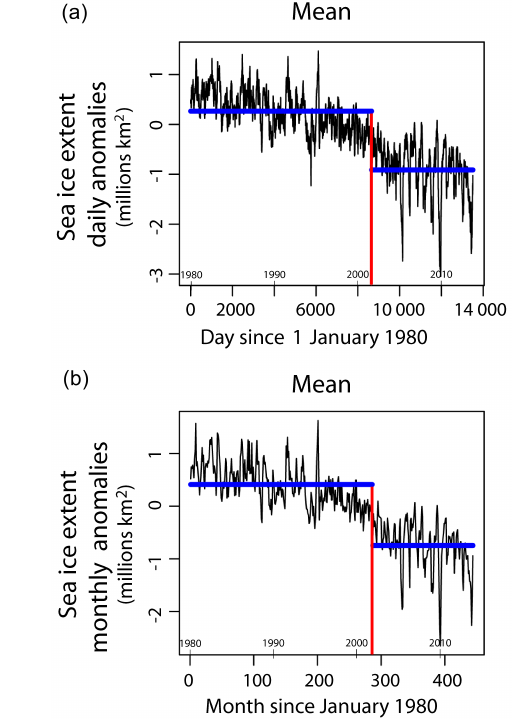
Figure 2. Example of change point detection in mean for two se- ries and one method, AMOC. Panel (a) represents the change points in the ADS series. The two horizontal lines represent the mean of the values before and after the change point identified with the AMOC method (8660th day – 22 September 2003). Those means are 0.27 and − 0.91millionkm 2 , respectively. Panel (b) represents the change points in the AMS series. The two horizontal lines repre- sent the mean of the values before and after the change point identi- fied with the AMOC method (286th month – October 2003). Those means are 0.41 and − 0.74millionkm 2 ,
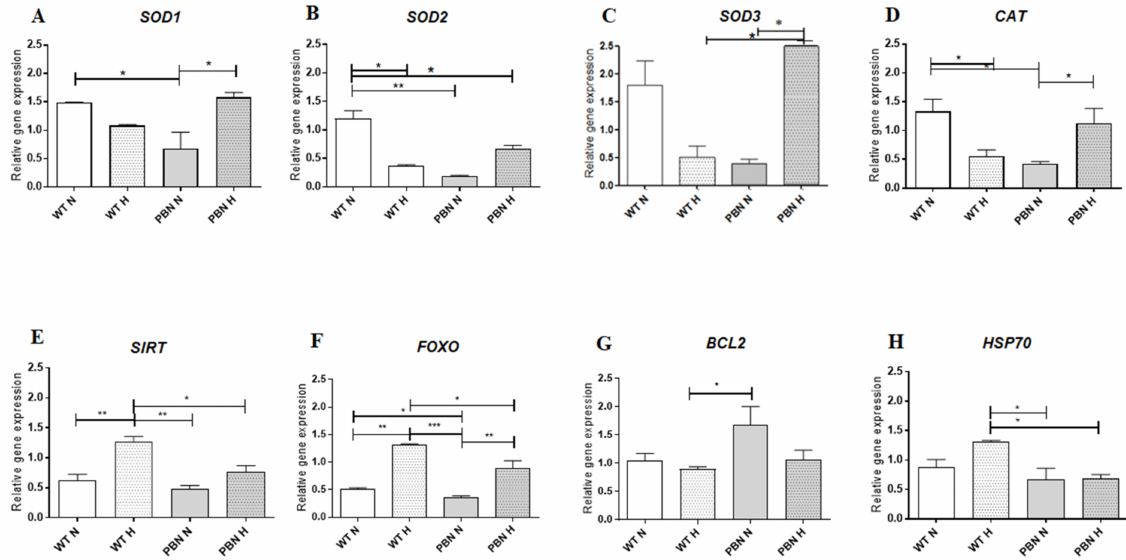
Figure 5. Expression levels of genes coding for superoxide dismutase 1 ( SOD1 ) ( A ); manganese-dependent superoxide dismutase ( SOD2 ) ( B ); extracellular superoxide dismutase ( SOD3 ) ( C ); catalase ( D ); sirtuin1 ( E ); forkhead box O3 ( F ); B-cell lymphoma 2 ( G ), and heat shock proteins ( H ) in non-treated (WT) and PBN-conditioned (PBN) SkMDS/PC populations cultured in standard (N) and hypoxic (H) in vitro conditions. Abbreviations: SkMDS/PCs = skeletal muscle derived stem/progenitor cells; WT = wild-type non-treated SkMDS/PCs; PBN = SkMDS/PCs cultured in medium conditioned with tert-butyl-alpha-phenyl nitrone. * significant at p value < 0.05, ** significant at p value < 0.01, *** significant at p value <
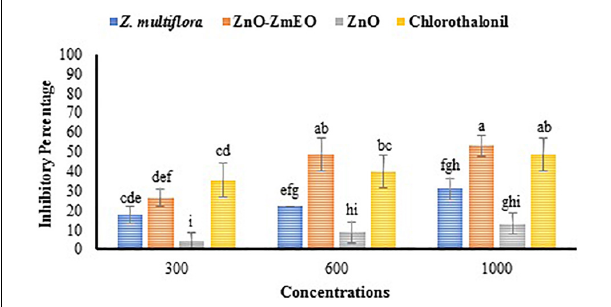
FIGURE 5 | Comparison of mean inhibitory percentage of ZnO, ZnO-ZmEO, pure Z. multiflora EO, and chlorothalonil on early blight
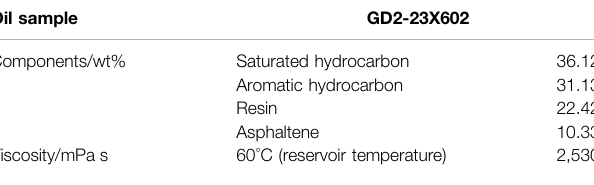
TABLE 1 | Components and physical properties of crude oil.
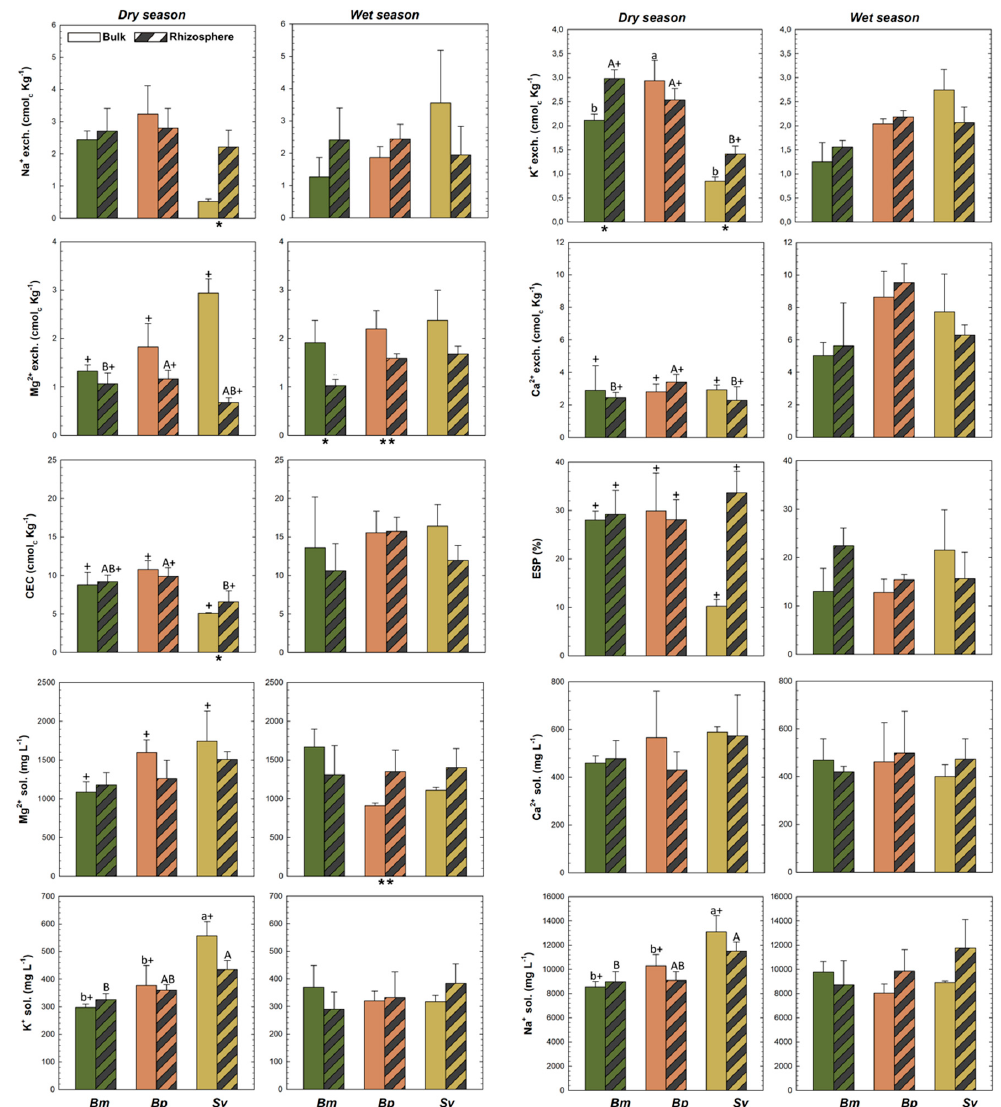
Figure 4. Soil properties for rhizosphere and bulk soils for Batis maritima (Bm), Blutaparon portulacoides (Bp), and Sporobolus virginicus (Sv) contrasted between dry and wet seasons in the hypersaline tidal flat. CEC: Cation exchangeable capacity; exch.: exchangeable; sol.: soluble. Di ff erent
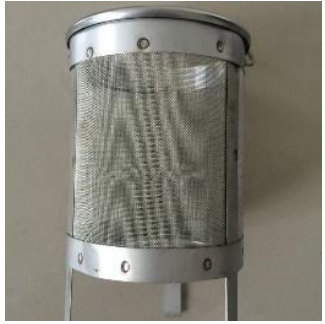
Figure 6. Basket used in the tests .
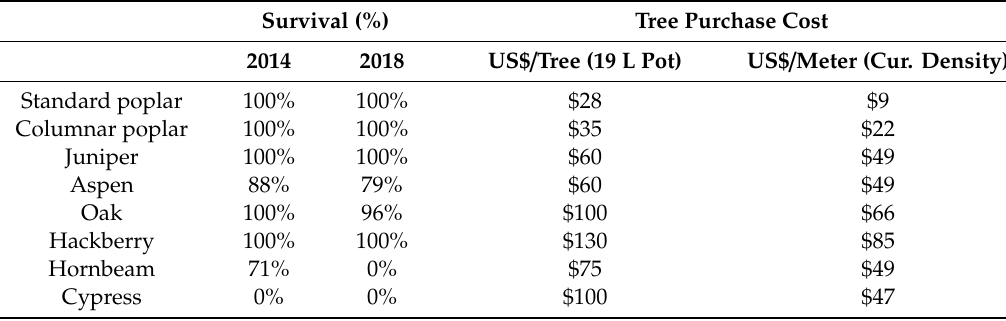
Table 2. Survival and cost of trees. Survival of windbreak trees is shown for one (2014) and five (2018) years after planting. Cost (USD) of a single tree grown in a standard 18.9 L (#5) container, shown per tree and per linear foot. Pricing obtained from local and internet nurseries. Trees such as Standard poplar and Columnar poplar have high survival rates and are relatively inexpensive. Survival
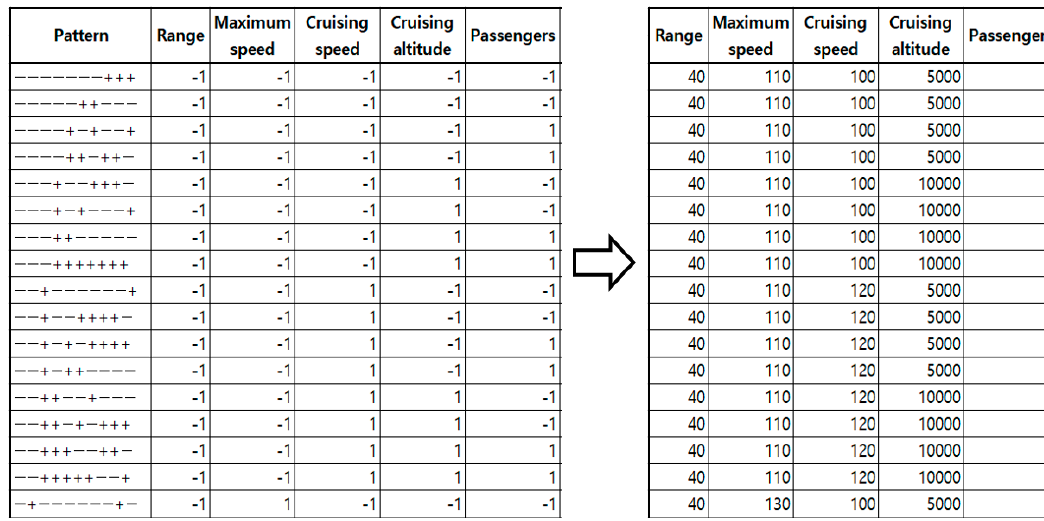
Figure 11. Converting fractional values to design parameter values.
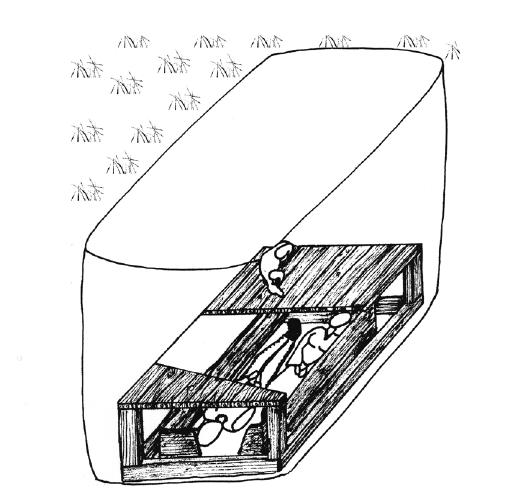
Figure 5: Chamber respectively wooden grave fixture in grave 140 (reconstruction drawing: Andreas Weihs)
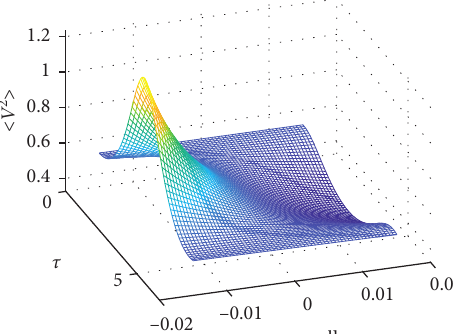
Figure 5: The influences of time delay and feedback strength on the MSEV.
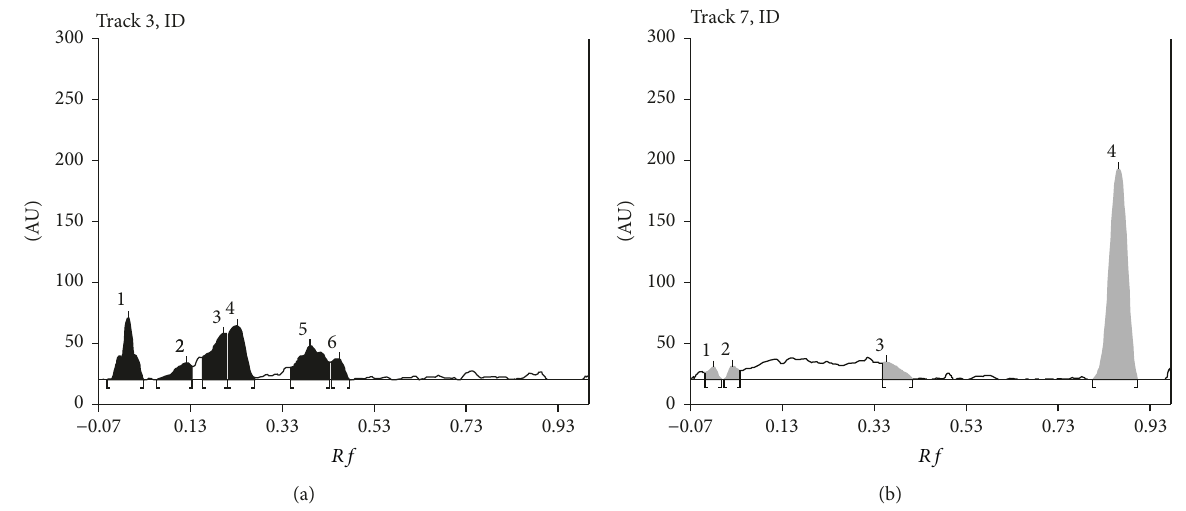
= 200 nm; 𝑅 = 0.88 𝐹 max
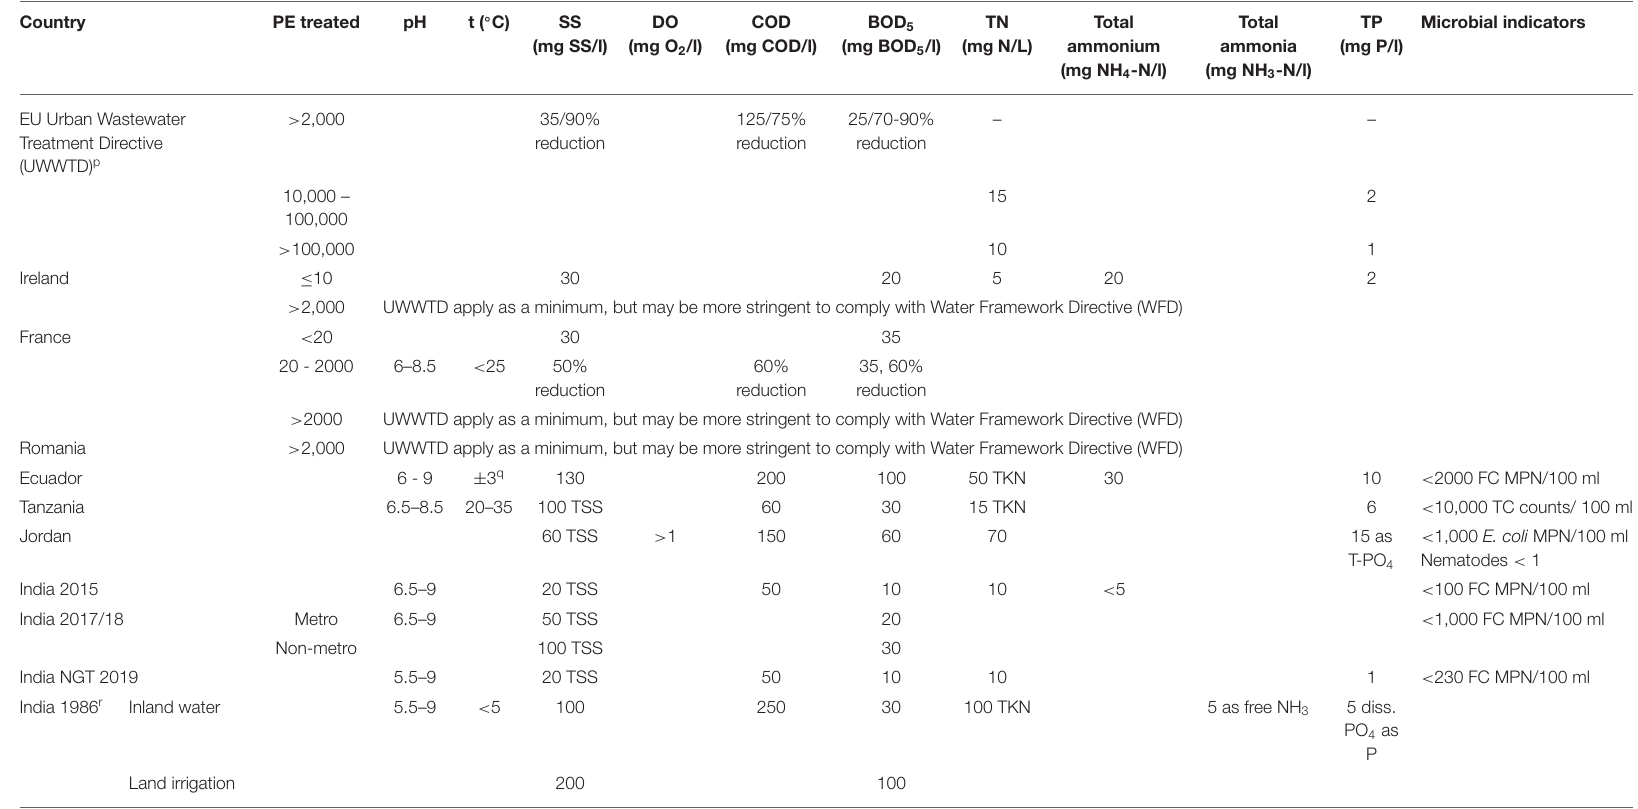
Note to the table: Coliforms represented include E. coli, Fecal Coliforms (FC) and Total Coliforms (TC). o Detail for ranges of permitted consents omitted from this version for clarity. p TP and TN only considered in designated “sensitive” areas. q Of the receiving water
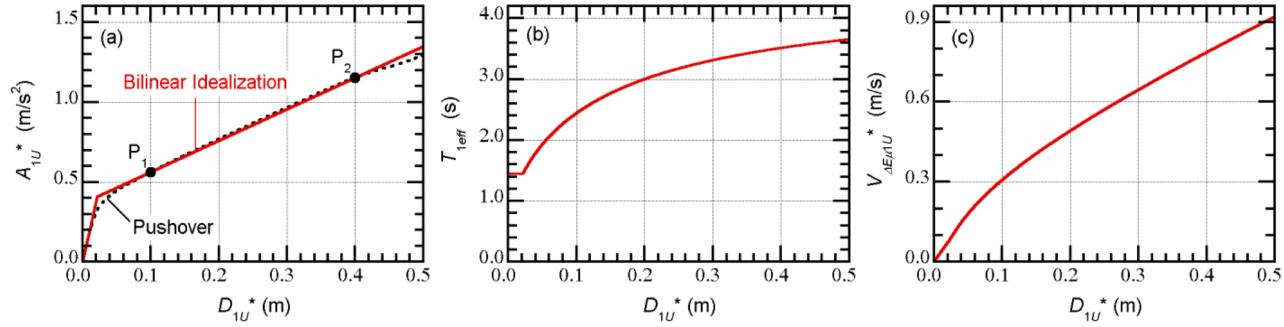
Figure 18. Nonlinear properties of the equivalent single-degree-of-freedom (SDOF) model representing the first modal re- sponse (Model-Tf44): ( a ) The A 1 U * − D 1 U * relationship; ( b ) the T 1 eff * − D 1 U * relationship; ( c ) the V ∆ E µ 1 U * − D 1 U *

## [What to produce]
In the entries above, find the line containing "Figure 5. Expression" and the line containing "Figure 6. Basket used in the tests .", then copy both and every line between them exactly, without any picture.

## [Problem solution]
Figure 5. Expression levels of genes coding for superoxide dismutase 1 ( SOD1 ) ( A ); manganese-dependent superoxide dismutase ( SOD2 ) ( B ); extracellular superoxide dismutase ( SOD3 ) ( C ); catalase ( D ); sirtuin1 ( E ); forkhead box O3 ( F ); B-cell lymphoma 2 ( G ), and heat shock proteins ( H ) in non-treated (WT) and PBN-conditioned (PBN) SkMDS/PC populations cultured in standard (N) and hypoxic (H) in vitro conditions. Abbreviations: SkMDS/PCs = skeletal muscle derived stem/progenitor cells; WT = wild-type non-treated SkMDS/PCs; PBN = SkMDS/PCs cultured in medium conditioned with tert-butyl-alpha-phenyl nitrone. * significant at p value < 0.05, ** significant at p value < 0.01, *** significant at p value <
FIGURE 5 | Comparison of mean inhibitory percentage of ZnO, ZnO-ZmEO, pure Z. multiflora EO, and chlorothalonil on early blight
TABLE 1 | Components and physical properties of crude oil.
Figure 4. Soil properties for rhizosphere and bulk soils for Batis maritima (Bm), Blutaparon portulacoides (Bp), and Sporobolus virginicus (Sv) contrasted between dry and wet seasons in the hypersaline tidal flat. CEC: Cation exchangeable capacity; exch.: exchangeable; sol.: soluble. Di ff erent
Figure 6. Basket used in the tests .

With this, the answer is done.